令和5年8月の鶏卵卸売価格(東京、M玉基準値)は、1キログラム当たり282円(前年同月差78円高)となった(図)。高病原性鳥インフルエンザ(以下「HPAI」という)の大規模発生により鶏卵の供給量は減少していたが、生産再開により徐々に回復しているとみられる。このため8月の同価格は前月から38円下落し、7カ月ぶりの200円台となった。
また、8月の日ごとの推移を見ると、1日は295円で始まり、2回の下落を経て7日以降は280円となった。

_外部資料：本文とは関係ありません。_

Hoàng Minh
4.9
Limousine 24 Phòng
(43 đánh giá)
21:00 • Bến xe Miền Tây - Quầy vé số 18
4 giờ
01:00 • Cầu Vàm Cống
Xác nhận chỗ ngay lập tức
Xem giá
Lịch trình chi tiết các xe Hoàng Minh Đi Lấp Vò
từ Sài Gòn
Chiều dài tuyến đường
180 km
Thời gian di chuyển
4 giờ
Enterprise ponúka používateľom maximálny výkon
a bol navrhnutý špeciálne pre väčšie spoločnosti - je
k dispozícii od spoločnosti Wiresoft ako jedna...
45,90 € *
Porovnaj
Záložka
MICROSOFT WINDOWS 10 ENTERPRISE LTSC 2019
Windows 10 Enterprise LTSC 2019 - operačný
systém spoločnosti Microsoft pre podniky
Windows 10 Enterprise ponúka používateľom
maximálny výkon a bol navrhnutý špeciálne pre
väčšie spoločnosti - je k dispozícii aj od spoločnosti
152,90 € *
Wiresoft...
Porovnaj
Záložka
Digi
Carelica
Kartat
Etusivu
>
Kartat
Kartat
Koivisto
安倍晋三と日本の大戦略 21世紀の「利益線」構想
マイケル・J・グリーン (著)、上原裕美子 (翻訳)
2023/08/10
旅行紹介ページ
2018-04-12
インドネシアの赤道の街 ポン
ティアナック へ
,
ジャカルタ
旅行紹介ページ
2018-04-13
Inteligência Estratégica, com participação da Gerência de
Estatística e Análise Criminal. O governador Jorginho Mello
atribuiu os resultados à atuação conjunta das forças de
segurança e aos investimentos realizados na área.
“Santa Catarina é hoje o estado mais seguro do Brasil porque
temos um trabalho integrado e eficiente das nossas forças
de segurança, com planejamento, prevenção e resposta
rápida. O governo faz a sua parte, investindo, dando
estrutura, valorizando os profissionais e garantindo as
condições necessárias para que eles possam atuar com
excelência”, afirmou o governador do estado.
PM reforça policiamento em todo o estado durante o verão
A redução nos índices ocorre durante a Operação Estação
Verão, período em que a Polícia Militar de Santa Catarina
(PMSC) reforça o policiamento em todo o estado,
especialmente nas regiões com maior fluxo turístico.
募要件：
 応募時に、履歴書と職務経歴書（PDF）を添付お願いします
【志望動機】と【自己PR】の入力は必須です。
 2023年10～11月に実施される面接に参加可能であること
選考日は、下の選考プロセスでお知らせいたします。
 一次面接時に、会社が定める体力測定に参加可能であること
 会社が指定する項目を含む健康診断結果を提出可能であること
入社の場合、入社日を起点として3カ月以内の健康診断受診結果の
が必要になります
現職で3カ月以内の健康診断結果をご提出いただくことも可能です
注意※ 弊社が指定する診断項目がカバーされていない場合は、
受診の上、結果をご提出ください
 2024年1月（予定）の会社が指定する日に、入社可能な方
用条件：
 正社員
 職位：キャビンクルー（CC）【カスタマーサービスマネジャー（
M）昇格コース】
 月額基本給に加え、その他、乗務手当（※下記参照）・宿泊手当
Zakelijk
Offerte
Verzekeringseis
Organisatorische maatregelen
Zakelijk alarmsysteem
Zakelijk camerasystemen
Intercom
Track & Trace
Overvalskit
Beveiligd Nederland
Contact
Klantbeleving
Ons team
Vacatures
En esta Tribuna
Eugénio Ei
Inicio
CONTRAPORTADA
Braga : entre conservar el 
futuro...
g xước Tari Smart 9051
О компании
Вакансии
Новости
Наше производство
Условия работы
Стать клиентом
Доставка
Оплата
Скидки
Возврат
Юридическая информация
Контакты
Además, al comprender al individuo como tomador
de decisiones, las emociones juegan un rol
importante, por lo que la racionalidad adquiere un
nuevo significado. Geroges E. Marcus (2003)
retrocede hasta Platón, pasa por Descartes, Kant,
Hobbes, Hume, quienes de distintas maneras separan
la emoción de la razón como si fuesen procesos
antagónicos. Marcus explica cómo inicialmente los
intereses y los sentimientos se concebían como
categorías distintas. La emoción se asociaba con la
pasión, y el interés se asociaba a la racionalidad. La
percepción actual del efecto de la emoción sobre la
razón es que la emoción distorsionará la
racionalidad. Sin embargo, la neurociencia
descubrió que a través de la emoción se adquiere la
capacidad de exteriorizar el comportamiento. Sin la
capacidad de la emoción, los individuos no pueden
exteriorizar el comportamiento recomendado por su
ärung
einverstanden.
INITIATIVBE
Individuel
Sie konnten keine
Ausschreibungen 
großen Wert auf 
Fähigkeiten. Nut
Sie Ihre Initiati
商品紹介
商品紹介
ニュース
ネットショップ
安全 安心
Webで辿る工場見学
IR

前月は月内で45円の下落となったが、当月は15円の下落となっており、値下がり幅が縮小している。夏季は一般的に消費量が減少し、価格も年間を通じて底を打つことが多いと言われるが、直近5カ年で比較しても、当月の282円は依然高い水準にあると言える。
この背景として、供給量はいまだ回復中のところへ、今年の記録的な猛暑による産卵率の低下や小玉率の増加に加え、外食産業の卵メニューの提供再開や学校給食など9月の需要回復を控えて引き合いが増加したこと、生産コストの増加などが挙げられる。
今後の供給量については、6月以降、HPAIの発生農場においてひなの再導入が進んでいることから、供給不足の解消が進むと期待される。さらに、今夏の猛暑などの影響を受けた卵重については、涼しい気候に入ることにより産卵環境が改善されることから、回復が期待される。
需要面は、外食市場は回復基調に入り、ファストフード店を中心に秋の卵メニューが復活し、キャンペーンなどが展開されているほか、増加傾向にあるインバウンド需要や秋の旅行シーズンに向けて外食や観光分野での消費拡大もさらに期待される。